Embrace a rigid state of flexibility
Most children of all ages thrive when they have predictable routines. If your children are pre-school age or older, have them participate in the development of a daily schedule. When (not “if”) the schedule gets derailed, see Tip 1 above!
Find ways to stay informed
There is a constant barrage of information regarding COVID-19, and it is challenging to know what to think. Find trusted sources and limit your exposure to this material. Social media can be a major source of social support, but can also create feelings of fear, panic, and, for some, feelings of inadequacy. If seeing pictures of well-organized kitchen tables, Pinterest boards of fun activities, from those who you perceive “have it all put together,” are causing you distress, reconsider your relationship with social media for the time being. Talk with people you trust about your concerns about how you are feeling.

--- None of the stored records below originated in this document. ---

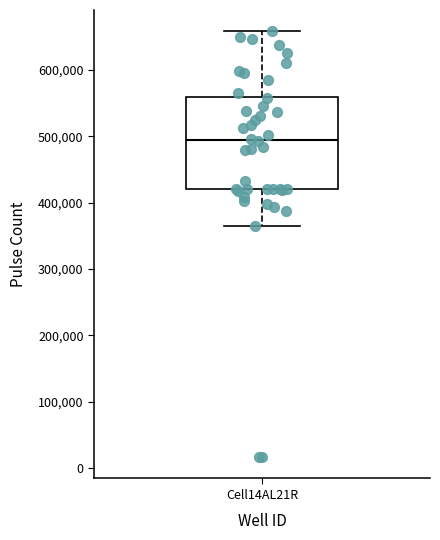

Where is the upper edge of the box for Cell14AL21R on the y-axis? The values are not printed on the chart, so give them approximately, as read against the axis.

560000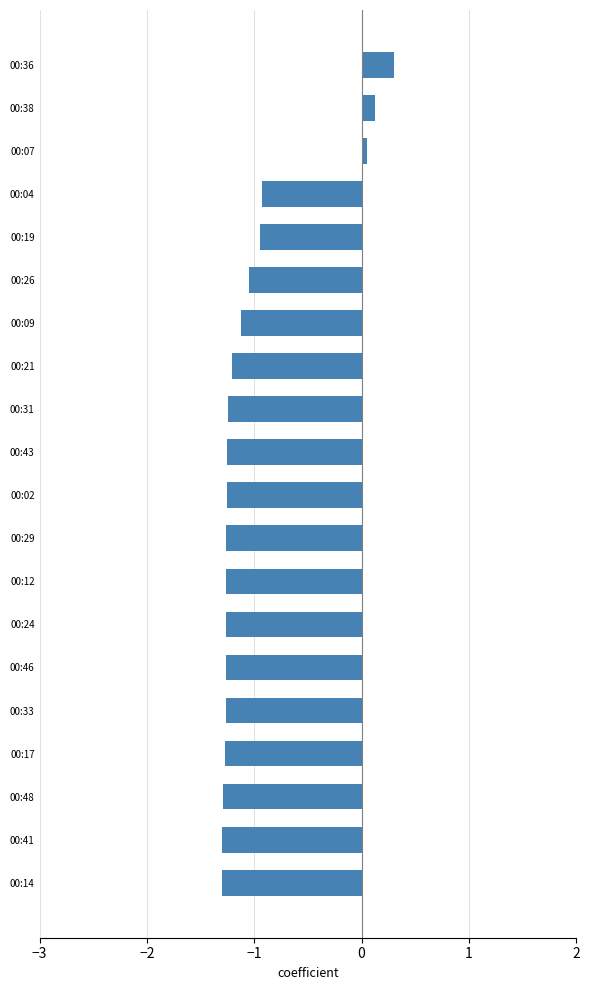

What is the value of the 16th bar from the top?

-1.3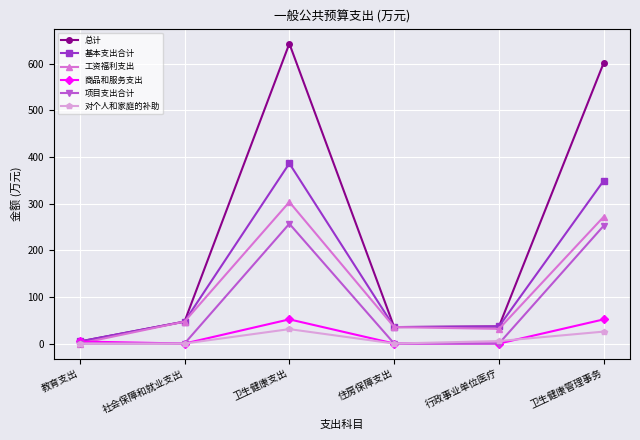

What is the highest value of the 基本支出合计 series?

386.1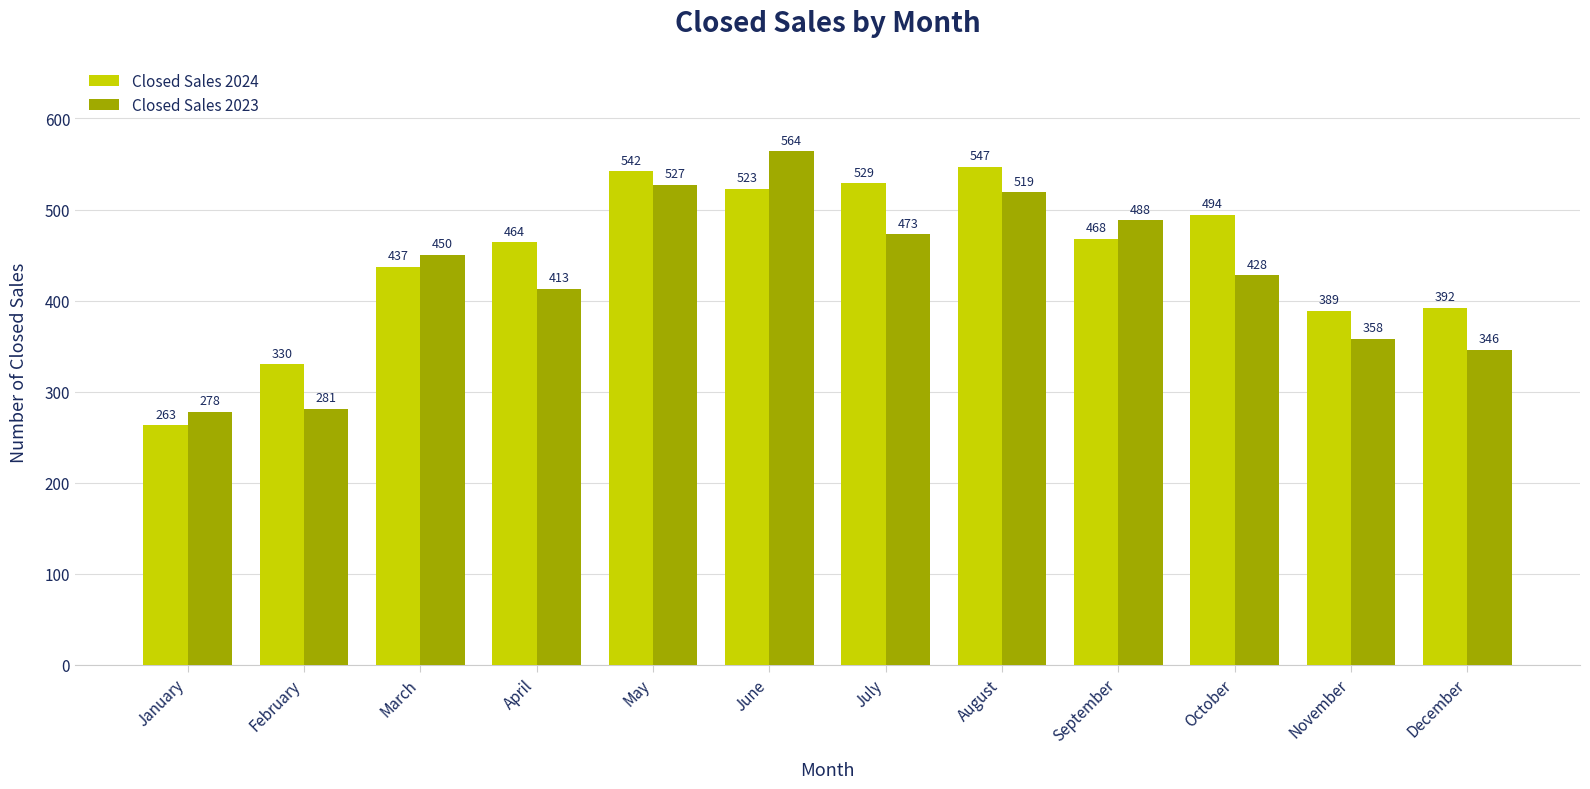

Which series has the largest range (max minus min)?

Closed Sales 2023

See the world through your children’s eyes
Do you remember what it was like to be a kid? Do you remember how boring it was to watch the news? Do you remember how cool it was when your parents did spontaneous things with you?
Roast marshmallows on the bbq Go “camping” in the living room Make a pillow fort Create a nature scavenger hunt
Learning can be fun
With uncertainty about the return to school, many parents are fretting about the potential loss of academics for their children. Fortunately, daily activities carry immense opportunity for learning:
Cooking teaches science and math
Yard work teaches about nature and can inspire creative art projects Reading together enriches vocabulary and listening skills Take care of your body—Take deep breaths, stretch, or meditate. Try to eat healthy, well-balanced meals, exercise regularly, get plenty of sleep, and avoid alcohol and drugs. Make time to unwind. Try to do some other activities you enjoy. Call your healthcare provider if stress gets in the way of your daily activities for several days in a row.
This is a resource that lists the child abuse hotline numbers to contact by state. If you suspect child abuse is happening, it is not your job to investigate. Remember that during this time, children are not in school, they are not being seen by people that are outside their home. If you suspect child abuse is happening, please report because you could be saving a child’s life from sexual, physical, mental abuse or neglect. Tensions in homes are so much higher right now, and when it is investigated, a family can get much needed help, and so can the child. Please do not hesitate to call.
If you are in a situation that you would like to reach out for help or you would like to talk to someone about domestic violence the above link will give you resources for help with domestic violence and connect you with local resources. During COVID-19, not only has domestic violence gone up, but the severity has increased. There is even more fear of leaving ones’ home at this time. Remember shelters are open and resources are still out there.
If you or someone you know is having any suicidal thoughts, please contact your local emergency provider. Do not hesitate to go to the emergency room or call 911. If you want to reach out and talk to someone, or learn more there are resources. You can also chat with a therapist by dialing 988.
Lastly remember to reach out to a local mental health professional. If you or someone you know needs help, please reach out. There is always someone who will listen to understand and validate what you are going through and help give you tools. Most professionals will see you over video during the pandemic, and if you prefer, some will see you in the office with social distancing rules and CDC guidelines, as I do.
Please take care of yourself during these times, and remember we are all affected differently by this epidemic.